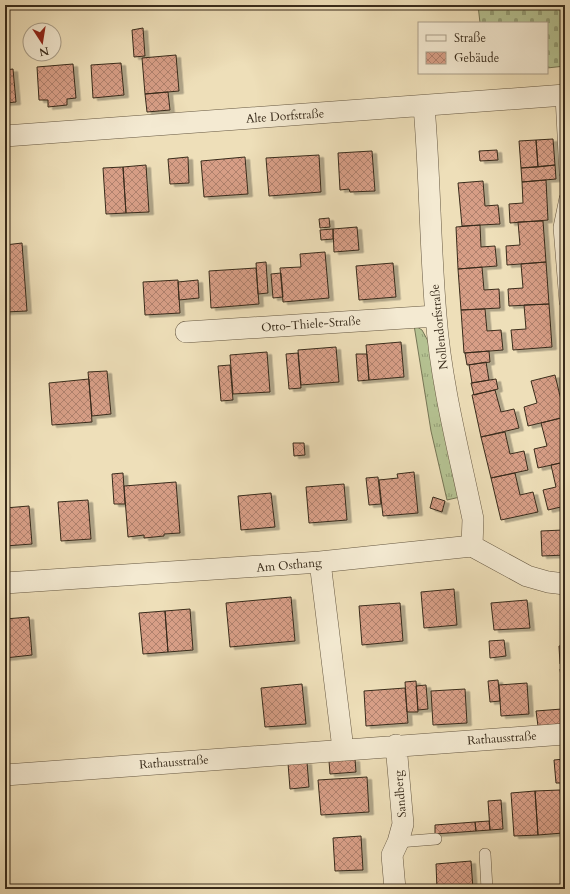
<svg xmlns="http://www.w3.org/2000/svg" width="570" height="894" font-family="Cardo,serif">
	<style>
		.grass { fill: url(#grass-tufts); stroke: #767656 }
		.cemetery { fill: url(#cemetery-stones); stroke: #767656 }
		.building { fill: url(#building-cross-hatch); stroke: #382b1b; filter: url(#shadow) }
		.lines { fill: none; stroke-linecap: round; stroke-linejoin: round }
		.lane-casing { stroke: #665842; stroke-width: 12 }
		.street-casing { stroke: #665842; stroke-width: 22 }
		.lane { stroke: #f4ead2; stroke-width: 11 }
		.street { stroke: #f4ead2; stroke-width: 21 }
		.labels { text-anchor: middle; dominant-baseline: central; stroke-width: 4; stroke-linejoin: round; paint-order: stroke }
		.street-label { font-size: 12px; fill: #382b1b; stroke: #f4ead2 }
	</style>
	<defs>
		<pattern id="grass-tufts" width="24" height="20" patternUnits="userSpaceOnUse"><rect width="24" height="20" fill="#b5c292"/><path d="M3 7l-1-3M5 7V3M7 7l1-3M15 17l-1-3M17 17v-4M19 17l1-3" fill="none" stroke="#949e76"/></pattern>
		<pattern id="cemetery-stones" width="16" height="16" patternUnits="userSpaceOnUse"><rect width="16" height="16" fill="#b5c292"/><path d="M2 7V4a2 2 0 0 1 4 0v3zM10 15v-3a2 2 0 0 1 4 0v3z" fill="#949e76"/></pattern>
		<pattern id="building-cross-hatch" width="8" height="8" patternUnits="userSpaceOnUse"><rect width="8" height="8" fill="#d79e86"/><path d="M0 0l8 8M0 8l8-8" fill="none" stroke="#af816d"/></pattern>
		<filter id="shadow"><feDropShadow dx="4.5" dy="2.5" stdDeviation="0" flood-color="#0004"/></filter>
	</defs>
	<rect width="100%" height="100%" fill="#eedfb9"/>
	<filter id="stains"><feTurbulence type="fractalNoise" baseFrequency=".005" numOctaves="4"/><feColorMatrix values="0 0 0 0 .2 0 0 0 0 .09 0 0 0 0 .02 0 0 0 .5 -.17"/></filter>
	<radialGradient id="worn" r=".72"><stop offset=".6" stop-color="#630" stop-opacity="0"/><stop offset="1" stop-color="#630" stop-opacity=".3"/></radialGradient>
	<path class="grass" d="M414 325 422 330 428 341 460 497 447 500 431 431Z"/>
	<path class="cemetery" d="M478 5H565V66L547 68V23H480Z"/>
	<path class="building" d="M143 28 145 56 134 57 132 30Z
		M176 55 179 91 145 94 142 58Z
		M121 63 124 95 93 98 91 65Z
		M73 64 76 98 67 99V105L48 107V100H39L37 67Z
		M13 69 16 102 5 103V70Z
		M168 92 170 110 147 112 145 94Z
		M553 139 555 165 538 167 536 140Z
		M536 140 538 167 521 168 519 141Z
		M497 150 498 160 480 161 479 151Z
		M372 151 375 191 350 192 349 189 340 190 338 153Z
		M319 155 321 192 269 196 266 158Z
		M188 157 189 183 170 184 168 159Z
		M245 157 248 194 204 197 201 161Z
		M146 165 149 212 126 213 123 167Z
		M555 165 556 179 522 182 521 168Z
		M123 167 126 213 106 214 103 168Z
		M546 180 548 220 510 223 509 204 523 203 522 182Z
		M483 181 485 206 498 205 500 224 462 226 458 183Z
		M329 218 330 227 320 228 319 219Z
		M543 221 546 262 507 265 506 246 520 245 518 222Z
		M480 225 481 247 495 246 497 266 458 269 456 227Z
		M357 227 359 250 334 252 333 229Z
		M333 229V239L321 240 320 230Z
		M22 243 27 311 5 312V245Z
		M325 252 329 298 283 302 280 268 301 267 300 254Z
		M266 262 268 293 258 294 256 263Z
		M546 262 549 304 509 306 508 289 523 288 521 264Z
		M393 263 396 297 359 300 356 266Z
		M482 267 484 290 499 289 500 308 461 310 458 269Z
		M256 268 259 304 211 308 209 271Z
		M281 273 283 297 273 298 271 274Z
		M178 280 180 313 145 315 143 282Z
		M198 280 199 298 179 300 178 282Z
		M549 304 552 347 513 350 511 330 526 329 524 305Z
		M485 309 487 331 501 330 503 350 464 353 461 310Z
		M401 342 404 377 369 380 366 345Z
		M336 347 339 382 301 385 298 350Z
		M489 351 490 362 467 365 465 353Z
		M267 352 270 392 233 394 230 355Z
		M298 353 301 388 289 389 286 354Z
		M356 354H367L369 380 358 381Z
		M486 362 489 380 472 383 469 365Z
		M230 365 233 400 221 401 218 366Z
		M107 371 111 414 92 416 88 372Z
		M555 375 565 417 528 426 524 407 537 403 531 381Z
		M89 379 92 422 52 425 49 383Z
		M496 379 498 389 474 395 471 383Z
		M495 390 501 412 514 409 519 428 481 437 472 395Z
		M565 417V462L538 468 534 449 547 446 541 423Z
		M505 432 510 454 524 451 528 470 491 478 481 437Z
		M293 443H304L305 455 294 456Z
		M565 462V506L548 510 543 490 556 487 551 465Z
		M414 472 418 513 383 516 379 480 398 478 397 474Z
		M123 473 125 504H114L112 474Z
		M515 473 520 495 533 492 538 512 501 520 491 478Z
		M378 477 381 504 369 505 366 478Z
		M176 482 180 533 164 534V536L144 538V535L128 537 124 486Z
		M344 484 347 520 309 523 306 487Z
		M271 493 275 527 241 530 238 496Z
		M433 497 445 501 442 512 430 508Z
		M88 500 91 539 61 541 58 502Z
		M29 506 32 544 5 546V508Z
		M565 515V555L542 556 541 531 563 530V516Z
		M454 589 457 625 424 628 421 592Z
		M291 597 295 641 230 647 226 603Z
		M527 600 530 628 494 630 491 603Z
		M400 603 403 641 362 645 359 606Z
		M190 609 193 650 168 652 165 611Z
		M165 611 168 652 143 654 139 613Z
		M29 617 32 655 5 658V619Z
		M504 640 506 656 490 658 489 641Z
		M565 645V664H560L559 646Z
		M560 669H565V677H561Z
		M561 677H565V697H563Z
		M498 680 500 701 490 702 488 681Z
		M416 681 418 712H407L405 682Z
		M527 683 529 714 501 716 499 685Z
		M302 684 306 724 265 727 261 688Z
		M426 685 428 709 418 710 416 686Z
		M405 688 408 723 366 726 364 691Z
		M465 689 467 723 433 725 431 691Z
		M562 709 563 724 538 726 536 711Z
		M355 759 356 772 330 774 329 761Z
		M565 759V783H556L554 760Z
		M307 762 309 787 290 789 288 763Z
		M367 777 369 812 321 815 318 780Z
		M560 790 563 833 538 835 535 791Z
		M535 791 538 835 514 836 511 793Z
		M501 800 503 829 490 830 488 801Z
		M489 821 490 830 476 831 475 822Z
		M475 822 476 831 435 834V825Z
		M361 836 363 870 335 871 333 838Z
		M471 861 473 889H437L436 864Z"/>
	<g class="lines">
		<defs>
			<path id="lane" d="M561 96 565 173
				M565 198 559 227 565 302
				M398 842 436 839
				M485 854 487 889"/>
			<path id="street" d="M424 106C430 176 430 246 436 316 441 384 459 452 473 519L472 546
				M5 136 565 95
				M186 332 436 316
				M320 562 343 749
				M5 583 320 562 472 546 527 576 548 582 565 584
				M5 775 565 734
				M395 889 392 855 398 842 403 824 396 745"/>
		</defs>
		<use href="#lane" class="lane-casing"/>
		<use href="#street" class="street-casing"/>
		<use href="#lane" class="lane"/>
		<use href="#street" class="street"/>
	</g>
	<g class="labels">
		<g class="street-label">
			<text transform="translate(285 116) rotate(-4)">Alte Dorfstraße</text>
			<text transform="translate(311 324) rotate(-4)">Otto-Thiele-Straße</text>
			<text transform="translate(439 327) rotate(-96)">Nollendorfstraße</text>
			<text transform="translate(289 565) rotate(-5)">Am Osthang</text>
			<text transform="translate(502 738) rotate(-4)">Rathausstraße</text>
			<text transform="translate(174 762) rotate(-4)">Rathausstraße</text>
			<text transform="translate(400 794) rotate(-95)">Sandberg</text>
		</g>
	</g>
	<rect width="570" height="894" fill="none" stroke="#eedfb9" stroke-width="20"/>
	<rect x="6" y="6" width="558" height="882" fill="none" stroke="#382b1b" stroke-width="2"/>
	<rect x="10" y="10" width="550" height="874" fill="none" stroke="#382b1b"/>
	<rect x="418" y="22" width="130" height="52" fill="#f4ead2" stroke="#a99e89"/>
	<rect x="426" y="35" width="20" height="6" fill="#f4ead2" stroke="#a99e89"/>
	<text x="454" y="42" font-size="12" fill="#382b1b">Straße</text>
	<rect x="426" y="52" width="20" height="12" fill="url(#building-cross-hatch)" stroke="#a99e89"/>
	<text x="454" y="62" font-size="12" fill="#382b1b">Gebäude</text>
	<g transform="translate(42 42) rotate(168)"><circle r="19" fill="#f4ead2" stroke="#a99e89"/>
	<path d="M0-3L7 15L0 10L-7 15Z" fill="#8f2418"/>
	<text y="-6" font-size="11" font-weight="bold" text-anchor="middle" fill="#382b1b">N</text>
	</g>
	<rect width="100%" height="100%" filter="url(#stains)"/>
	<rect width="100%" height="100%" fill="url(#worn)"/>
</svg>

____

§ **What to do**: Would you retype the lines above from the one with "M190 609 193 650 168 652 165 611Z" down to the one with "M320 562 343 749", word for word, both ends included and no other lines?

§ **Finished exercise**:
		M190 609 193 650 168 652 165 611Z
		M165 611 168 652 143 654 139 613Z
		M29 617 32 655 5 658V619Z
		M504 640 506 656 490 658 489 641Z
		M565 645V664H560L559 646Z
		M560 669H565V677H561Z
		M561 677H565V697H563Z
		M498 680 500 701 490 702 488 681Z
		M416 681 418 712H407L405 682Z
		M527 683 529 714 501 716 499 685Z
		M302 684 306 724 265 727 261 688Z
		M426 685 428 709 418 710 416 686Z
		M405 688 408 723 366 726 364 691Z
		M465 689 467 723 433 725 431 691Z
		M562 709 563 724 538 726 536 711Z
		M355 759 356 772 330 774 329 761Z
		M565 759V783H556L554 760Z
		M307 762 309 787 290 789 288 763Z
		M367 777 369 812 321 815 318 780Z
		M560 790 563 833 538 835 535 791Z
		M535 791 538 835 514 836 511 793Z
		M501 800 503 829 490 830 488 801Z
		M489 821 490 830 476 831 475 822Z
		M475 822 476 831 435 834V825Z
		M361 836 363 870 335 871 333 838Z
		M471 861 473 889H437L436 864Z"/>
	<g class="lines">
		<defs>
			<path id="lane" d="M561 96 565 173
				M565 198 559 227 565 302
				M398 842 436 839
				M485 854 487 889"/>
			<path id="street" d="M424 106C430 176 430 246 436 316 441 384 459 452 473 519L472 546
				M5 136 565 95
				M186 332 436 316
				M320 562 343 749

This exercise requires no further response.